Anerkennend zog Kreuzau die Augenbrauen hoch.
»KK Euskirchen.«
»Sehr schön, Schmidt!«, lobte er und fertigte schnell die junge Frau ab. »Vielen Dank, Frau Dünnwald. Sie haben uns sehr geholfen. Wir werden uns um die Sache kümmern und melden uns wieder bei Ihnen, sobald wir Ihre Geschenke haben.«
»Danke«, stöhnte Mary Dünnwald auf, erhob sich und hielt dem Chef ihre Hand hin, damit er sie küssen konnte, was dieser nicht tat.
In der Tür meinte sie: »Und vergessen Sie bloß nicht den Ledermantel.«
»Schmidt«, donnerte Kreuzau. »Schreiben Sie auf: Ledermantel nicht vergessen.«
Mary Dünnwald warf Kreuzau eine Kusshand zu.
Kaum war hinter ihr die Tür ins Schloss gefallen, sagte Polizeioberrat Kreuzau zu Polizeiinspektor Schmidt: »Sie müssen noch viel lernen – und streichen Sie den Ledermantel.«
12. Kapitel
14. Mai, 22.00 Uhr Hotel Talblick, Blankenheim
Kaum hatten Sonja und die Kommissare sich auf Wesselings Befehl wieder rund um den Stammtisch in der Bauernstube des Hotels Talblick in Blankenheim versammelt, begann Guido Schramm seine romantische Erinnerung an Rita Funke leibhaftig vor den Augen der Soko Eifelsteig erstehen zu lassen.
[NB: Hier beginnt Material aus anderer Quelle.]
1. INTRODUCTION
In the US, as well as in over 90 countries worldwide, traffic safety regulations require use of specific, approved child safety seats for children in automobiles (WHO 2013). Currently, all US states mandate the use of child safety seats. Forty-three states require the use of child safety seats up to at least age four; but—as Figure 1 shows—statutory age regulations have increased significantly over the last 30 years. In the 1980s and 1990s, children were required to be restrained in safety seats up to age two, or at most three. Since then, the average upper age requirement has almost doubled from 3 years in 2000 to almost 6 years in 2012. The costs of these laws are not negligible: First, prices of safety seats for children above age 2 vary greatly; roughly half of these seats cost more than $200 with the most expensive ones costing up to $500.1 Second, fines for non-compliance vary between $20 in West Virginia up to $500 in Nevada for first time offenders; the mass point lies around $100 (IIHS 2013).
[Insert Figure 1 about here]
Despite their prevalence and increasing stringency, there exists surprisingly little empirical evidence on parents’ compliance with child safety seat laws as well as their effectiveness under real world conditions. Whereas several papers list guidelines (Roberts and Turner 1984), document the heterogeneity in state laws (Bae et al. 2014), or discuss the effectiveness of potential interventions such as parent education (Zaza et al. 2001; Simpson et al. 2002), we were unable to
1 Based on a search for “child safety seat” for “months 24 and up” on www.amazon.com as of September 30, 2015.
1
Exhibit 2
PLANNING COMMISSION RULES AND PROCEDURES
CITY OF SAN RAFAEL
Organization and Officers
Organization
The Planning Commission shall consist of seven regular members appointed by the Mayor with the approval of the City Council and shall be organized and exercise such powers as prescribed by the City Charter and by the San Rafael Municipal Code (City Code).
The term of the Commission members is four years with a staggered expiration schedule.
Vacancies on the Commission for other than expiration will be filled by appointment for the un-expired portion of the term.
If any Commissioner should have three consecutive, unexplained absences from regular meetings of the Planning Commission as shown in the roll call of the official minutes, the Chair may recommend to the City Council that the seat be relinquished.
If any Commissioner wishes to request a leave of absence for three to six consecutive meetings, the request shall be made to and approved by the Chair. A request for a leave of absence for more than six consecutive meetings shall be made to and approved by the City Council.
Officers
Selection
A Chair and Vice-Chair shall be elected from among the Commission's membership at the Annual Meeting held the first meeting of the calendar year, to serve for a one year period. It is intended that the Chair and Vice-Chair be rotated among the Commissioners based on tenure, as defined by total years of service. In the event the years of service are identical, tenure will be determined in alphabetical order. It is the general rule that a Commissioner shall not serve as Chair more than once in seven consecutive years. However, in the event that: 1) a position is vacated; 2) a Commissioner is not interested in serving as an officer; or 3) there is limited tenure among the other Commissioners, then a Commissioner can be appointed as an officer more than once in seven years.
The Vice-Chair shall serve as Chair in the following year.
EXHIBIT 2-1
Seine Gesten begleiteten seine Beschreibungen ausführlich.
»Als ich sie zum ersten Mal sah, dachte ich, ich hätte Jennifer Lopez gesehen. Sie trug ein dunkelblaues Kleid mit hauchdünnen Trägern. Sie hatte einen dunkelbraunen, kinnlangen Bob, perfekt geschnitten, und Beine bis in den Himmel. Ein bisschen blass war sie um die Nase, aber das änderte sich schnell unter der Mittelmeersonne. Das Schönste an ihr waren aber ihre Augen. Riesengroß.« Guido formte beide Hände zu Kreisen.
Keine Frage, sagte sich Sonja, da war jemand verliebt.
»Und wenn sie ...«, wollte Guido fortfahren, als Brummers Handy klingelte.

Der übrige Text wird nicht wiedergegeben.